§ TEXT BLOCK:
***

Hotz: I would get Anthony Levandowski out of jail and I would put him in charge of company

Levandowski is the former Waymo exec now serving 18 months in jail for allegedly stealing trade secrets when he went over to Uber. Hotz still sees self-driving as a problem that is not yet solved, and Waymo and all these other companies in this space got corny and corporate way too quickly:

Hotz: If you are pretty revenue and you’ve raised $10 billion I have no idea. This just doesn’t work. No, it’s against everything Silicon Valley. Where’s your minimum viable product? You know, where’s your users? Was your growth numbers? This is traditional Silicon Valley. Why do you not apply it? What? You think you’re too big to fail already like?

He does think Tesla is pretty much on the right track, however. He claims comma.ai will be 2 or 3 years behind Tesla, and that fine. He’ll be Android to Tesla’s iOS. He figures they’ll come around to his end-to-end system. The only real criticism he has about Tesla is the lack of real driver monitoring, rather than the touch sensors on the steering wheel.

But overall, it was a great interview and I highly recommend it. It opened up my eyes to some much needed skepticism on the self-driving market, from someone actually working in the field. I love the idea of software being separated from the hardware and it’s incredible that a product like that exists in the market today.

I have a lot more to say about his interview, and I may write a few more posts on this topic in the future.

--

--

***

§ TASK DATA:
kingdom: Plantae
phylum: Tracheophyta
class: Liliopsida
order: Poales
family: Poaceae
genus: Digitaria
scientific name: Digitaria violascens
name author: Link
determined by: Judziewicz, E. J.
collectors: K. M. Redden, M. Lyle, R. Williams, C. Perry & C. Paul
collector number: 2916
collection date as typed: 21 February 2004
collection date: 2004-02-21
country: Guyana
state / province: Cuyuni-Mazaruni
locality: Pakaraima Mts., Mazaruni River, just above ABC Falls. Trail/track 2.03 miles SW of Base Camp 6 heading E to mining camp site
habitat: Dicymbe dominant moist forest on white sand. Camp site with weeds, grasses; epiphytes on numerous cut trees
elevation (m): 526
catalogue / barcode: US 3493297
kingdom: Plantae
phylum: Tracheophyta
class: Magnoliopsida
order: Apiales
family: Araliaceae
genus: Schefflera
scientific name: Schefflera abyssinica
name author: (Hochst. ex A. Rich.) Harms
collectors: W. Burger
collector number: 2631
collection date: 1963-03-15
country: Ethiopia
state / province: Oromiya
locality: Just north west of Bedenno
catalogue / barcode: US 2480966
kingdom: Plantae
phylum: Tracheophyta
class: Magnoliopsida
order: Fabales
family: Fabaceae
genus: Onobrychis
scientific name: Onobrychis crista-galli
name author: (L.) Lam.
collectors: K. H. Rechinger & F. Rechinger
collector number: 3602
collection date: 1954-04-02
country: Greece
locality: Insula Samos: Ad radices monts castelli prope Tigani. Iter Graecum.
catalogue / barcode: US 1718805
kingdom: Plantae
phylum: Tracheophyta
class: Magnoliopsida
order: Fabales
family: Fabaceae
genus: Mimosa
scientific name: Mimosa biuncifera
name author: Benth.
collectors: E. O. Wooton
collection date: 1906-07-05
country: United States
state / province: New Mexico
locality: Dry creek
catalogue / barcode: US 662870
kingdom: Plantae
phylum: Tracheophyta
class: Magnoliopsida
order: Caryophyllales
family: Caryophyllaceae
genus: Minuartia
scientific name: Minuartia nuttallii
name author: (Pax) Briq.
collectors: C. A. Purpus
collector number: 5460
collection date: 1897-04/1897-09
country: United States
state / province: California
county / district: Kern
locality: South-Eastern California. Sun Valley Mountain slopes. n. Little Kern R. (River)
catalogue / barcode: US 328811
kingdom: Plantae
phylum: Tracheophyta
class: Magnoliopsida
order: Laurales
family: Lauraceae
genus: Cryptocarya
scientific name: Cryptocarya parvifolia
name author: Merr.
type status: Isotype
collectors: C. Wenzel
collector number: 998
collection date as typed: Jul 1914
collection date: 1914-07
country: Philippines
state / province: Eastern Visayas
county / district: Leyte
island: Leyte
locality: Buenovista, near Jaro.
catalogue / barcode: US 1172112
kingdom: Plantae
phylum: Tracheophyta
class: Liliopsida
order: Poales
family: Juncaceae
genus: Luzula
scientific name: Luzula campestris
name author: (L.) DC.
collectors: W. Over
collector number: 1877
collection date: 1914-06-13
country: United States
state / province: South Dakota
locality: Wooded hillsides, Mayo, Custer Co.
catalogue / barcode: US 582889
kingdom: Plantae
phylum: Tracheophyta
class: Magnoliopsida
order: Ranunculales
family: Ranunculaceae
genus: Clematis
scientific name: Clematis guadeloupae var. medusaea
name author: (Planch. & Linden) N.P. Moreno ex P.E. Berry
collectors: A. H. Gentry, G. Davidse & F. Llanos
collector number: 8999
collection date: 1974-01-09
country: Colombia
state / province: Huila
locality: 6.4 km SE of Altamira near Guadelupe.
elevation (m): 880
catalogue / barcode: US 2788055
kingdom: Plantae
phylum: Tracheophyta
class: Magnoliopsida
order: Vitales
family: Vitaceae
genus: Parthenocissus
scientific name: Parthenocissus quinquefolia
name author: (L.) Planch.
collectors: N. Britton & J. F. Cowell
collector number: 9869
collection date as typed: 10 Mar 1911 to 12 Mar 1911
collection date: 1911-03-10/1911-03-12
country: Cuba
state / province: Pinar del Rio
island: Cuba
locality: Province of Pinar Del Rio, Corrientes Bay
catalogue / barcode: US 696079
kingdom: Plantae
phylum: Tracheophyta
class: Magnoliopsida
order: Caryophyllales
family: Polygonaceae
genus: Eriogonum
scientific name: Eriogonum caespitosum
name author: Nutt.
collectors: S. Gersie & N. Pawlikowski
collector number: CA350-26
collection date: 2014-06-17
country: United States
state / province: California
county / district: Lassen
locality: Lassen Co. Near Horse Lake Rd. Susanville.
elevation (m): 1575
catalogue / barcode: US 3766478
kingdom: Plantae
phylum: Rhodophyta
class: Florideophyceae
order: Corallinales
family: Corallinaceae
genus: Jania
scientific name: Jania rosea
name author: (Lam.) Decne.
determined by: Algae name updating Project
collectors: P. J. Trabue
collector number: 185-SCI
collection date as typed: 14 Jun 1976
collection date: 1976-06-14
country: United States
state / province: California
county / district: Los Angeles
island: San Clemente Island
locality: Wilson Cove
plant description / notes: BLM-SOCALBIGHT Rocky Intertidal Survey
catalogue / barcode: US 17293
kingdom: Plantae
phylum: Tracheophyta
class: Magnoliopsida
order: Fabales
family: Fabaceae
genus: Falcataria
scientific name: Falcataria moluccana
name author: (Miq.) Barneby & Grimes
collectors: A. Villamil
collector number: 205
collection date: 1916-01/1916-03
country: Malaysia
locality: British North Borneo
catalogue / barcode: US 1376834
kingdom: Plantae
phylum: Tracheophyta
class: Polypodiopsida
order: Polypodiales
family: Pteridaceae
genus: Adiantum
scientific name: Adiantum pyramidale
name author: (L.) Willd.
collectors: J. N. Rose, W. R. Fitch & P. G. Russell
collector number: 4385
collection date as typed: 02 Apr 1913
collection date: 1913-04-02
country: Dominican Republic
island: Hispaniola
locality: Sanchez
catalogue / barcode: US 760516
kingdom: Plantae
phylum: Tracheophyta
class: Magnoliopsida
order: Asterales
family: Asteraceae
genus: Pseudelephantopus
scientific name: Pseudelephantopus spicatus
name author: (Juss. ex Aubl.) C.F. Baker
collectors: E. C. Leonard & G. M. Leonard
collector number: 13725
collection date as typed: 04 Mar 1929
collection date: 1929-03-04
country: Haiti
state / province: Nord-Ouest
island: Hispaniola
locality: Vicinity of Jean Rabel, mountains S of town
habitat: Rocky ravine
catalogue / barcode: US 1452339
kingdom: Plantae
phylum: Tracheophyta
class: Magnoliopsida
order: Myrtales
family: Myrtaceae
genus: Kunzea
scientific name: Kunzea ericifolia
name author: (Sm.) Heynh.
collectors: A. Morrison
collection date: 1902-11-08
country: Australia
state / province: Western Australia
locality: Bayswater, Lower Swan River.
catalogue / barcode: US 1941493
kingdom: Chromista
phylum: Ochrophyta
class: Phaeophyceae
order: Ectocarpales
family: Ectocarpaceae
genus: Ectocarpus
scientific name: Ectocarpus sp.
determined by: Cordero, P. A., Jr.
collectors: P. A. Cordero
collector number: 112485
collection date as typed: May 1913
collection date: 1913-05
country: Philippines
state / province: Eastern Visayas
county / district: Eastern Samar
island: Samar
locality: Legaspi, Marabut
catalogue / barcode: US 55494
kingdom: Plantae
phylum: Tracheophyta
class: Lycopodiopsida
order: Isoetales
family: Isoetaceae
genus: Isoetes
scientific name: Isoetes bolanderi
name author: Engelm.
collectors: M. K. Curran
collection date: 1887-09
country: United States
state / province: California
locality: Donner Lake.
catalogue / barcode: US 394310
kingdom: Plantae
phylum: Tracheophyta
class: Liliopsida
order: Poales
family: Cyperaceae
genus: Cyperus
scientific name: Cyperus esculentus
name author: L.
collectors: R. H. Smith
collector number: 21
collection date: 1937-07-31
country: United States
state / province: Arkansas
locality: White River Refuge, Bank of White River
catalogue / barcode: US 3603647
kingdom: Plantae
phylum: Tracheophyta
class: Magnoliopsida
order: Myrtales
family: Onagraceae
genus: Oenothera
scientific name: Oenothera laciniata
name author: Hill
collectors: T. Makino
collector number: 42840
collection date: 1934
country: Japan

***

§ WHAT TO DO:
1. In the post about the Hotz interview, how long is the jail sentence Levandowski is serving?
2. Copy the rows word for word, starting with the first line of the rows and going on through the line with "catalogue / barcode: US 1718805".

§ RESPONSES TO THE TASKS:
1. 18 months

2.
kingdom: Plantae
phylum: Tracheophyta
class: Liliopsida
order: Poales
family: Poaceae
genus: Digitaria
scientific name: Digitaria violascens
name author: Link
determined by: Judziewicz, E. J.
collectors: K. M. Redden, M. Lyle, R. Williams, C. Perry & C. Paul
collector number: 2916
collection date as typed: 21 February 2004
collection date: 2004-02-21
country: Guyana
state / province: Cuyuni-Mazaruni
locality: Pakaraima Mts., Mazaruni River, just above ABC Falls. Trail/track 2.03 miles SW of Base Camp 6 heading E to mining camp site
habitat: Dicymbe dominant moist forest on white sand. Camp site with weeds, grasses; epiphytes on numerous cut trees
elevation (m): 526
catalogue / barcode: US 3493297
kingdom: Plantae
phylum: Tracheophyta
class: Magnoliopsida
order: Apiales
family: Araliaceae
genus: Schefflera
scientific name: Schefflera abyssinica
name author: (Hochst. ex A. Rich.) Harms
collectors: W. Burger
collector number: 2631
collection date: 1963-03-15
country: Ethiopia
state / province: Oromiya
locality: Just north west of Bedenno
catalogue / barcode: US 2480966
kingdom: Plantae
phylum: Tracheophyta
class: Magnoliopsida
order: Fabales
family: Fabaceae
genus: Onobrychis
scientific name: Onobrychis crista-galli
name author: (L.) Lam.
collectors: K. H. Rechinger & F. Rechinger
collector number: 3602
collection date: 1954-04-02
country: Greece
locality: Insula Samos: Ad radices monts castelli prope Tigani. Iter Graecum.
catalogue / barcode: US 1718805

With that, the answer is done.